• [TASK REQUIREMENTS]:
Treat the line containing "(455, 177) none -> [619,387,665,404] [Split]" as the first line of the answer and the last line of the data as its final line, reproducing every line between exactly.

• [DATASET EXTRACT]:
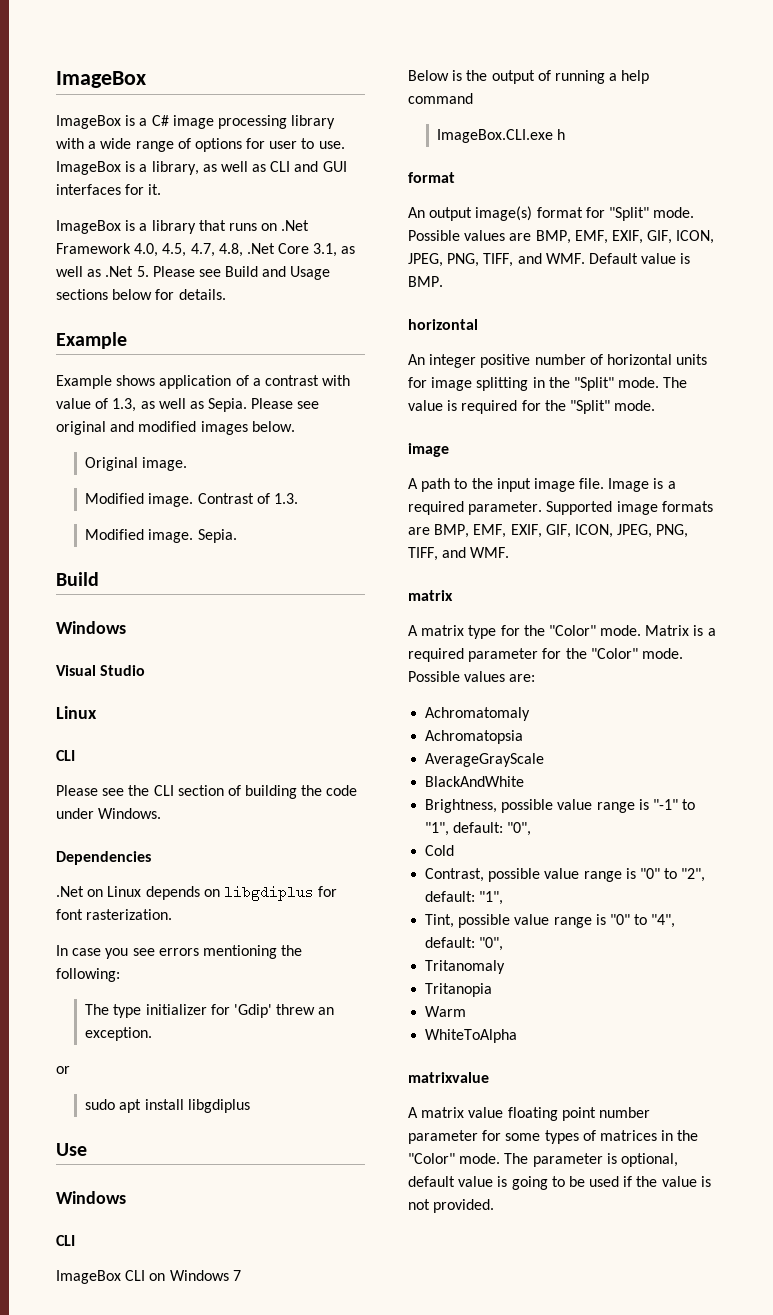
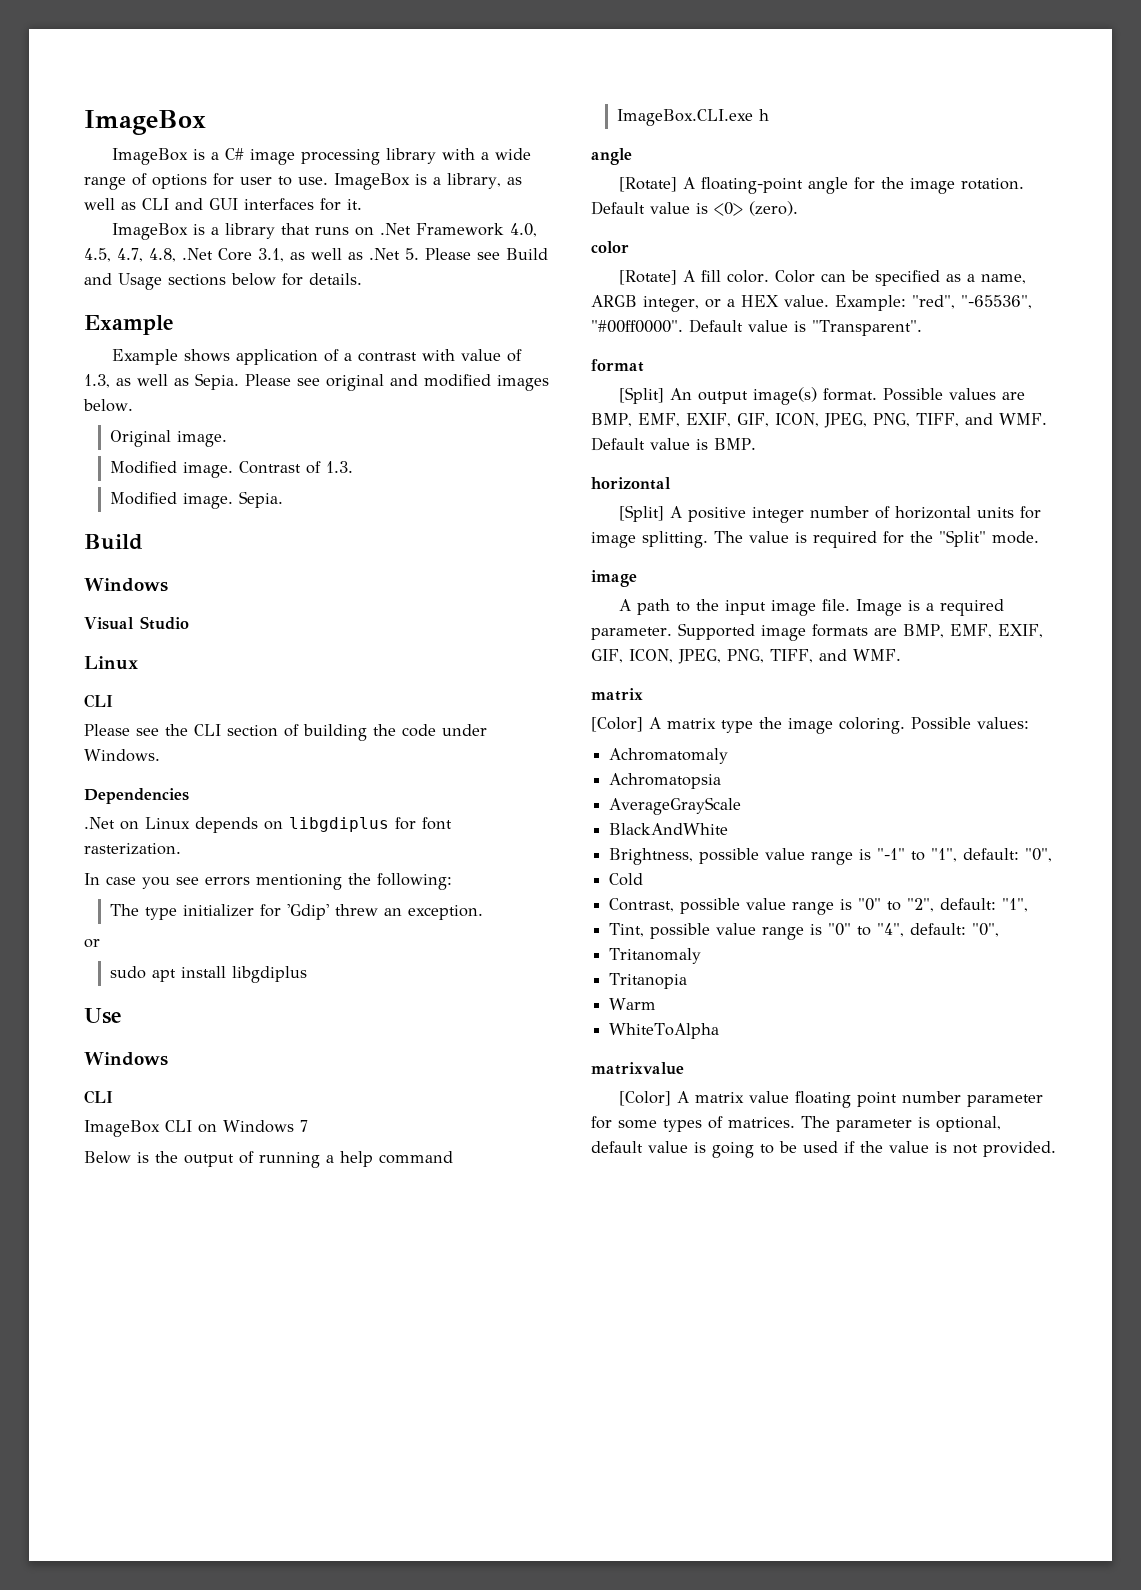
(566, 134) none -> [591,148,632,165] [619,177,1025,194] [591,201,798,216] [591,241,629,253] [619,270,1027,286] [591,295,1032,312] [591,319,922,336] // angle // [Rotate] A floating-point angle for the image rotation. Default value is <0> (zero). // color // [Rotate] A fill color. Color can be specified as a name, ARGB integer, or a HEX value. Example: "red", "-65536", "#00ff0000". Default value is "Transparent".
(455, 177) none -> [619,387,665,404] [Split]
[536,207,695,221] format for "Split" mode. -> [823,388,878,401] format.
[408,354,531,368] An integer positive -> [619,505,805,523] [Split] A positive integer
[476,377,660,391] splitting in the "Split" mode. -> [642,531,708,548] splitting.
(453, 595) none -> [591,717,643,732] [Color]
[500,625,716,636] [408,648,683,662] [408,671,536,682] for the "Color" mode. Matrix is a required parameter for the "Color" mode. Possible values are: -> [759,717,1029,734] the image coloring. Possible values:
(489, 1077) none -> [619,1091,672,1106] [Color]
[599,1130,699,1141] [408,1153,501,1164] matrices in the "Color" mode. -> [728,1117,795,1128] matrices.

• [WRITTEN REPLY]:
(455, 177) none -> [619,387,665,404] [Split]
[536,207,695,221] format for "Split" mode. -> [823,388,878,401] format.
[408,354,531,368] An integer positive -> [619,505,805,523] [Split] A positive integer
[476,377,660,391] splitting in the "Split" mode. -> [642,531,708,548] splitting.
(453, 595) none -> [591,717,643,732] [Color]
[500,625,716,636] [408,648,683,662] [408,671,536,682] for the "Color" mode. Matrix is a required parameter for the "Color" mode. Possible values are: -> [759,717,1029,734] the image coloring. Possible values:
(489, 1077) none -> [619,1091,672,1106] [Color]
[599,1130,699,1141] [408,1153,501,1164] matrices in the "Color" mode. -> [728,1117,795,1128] matrices.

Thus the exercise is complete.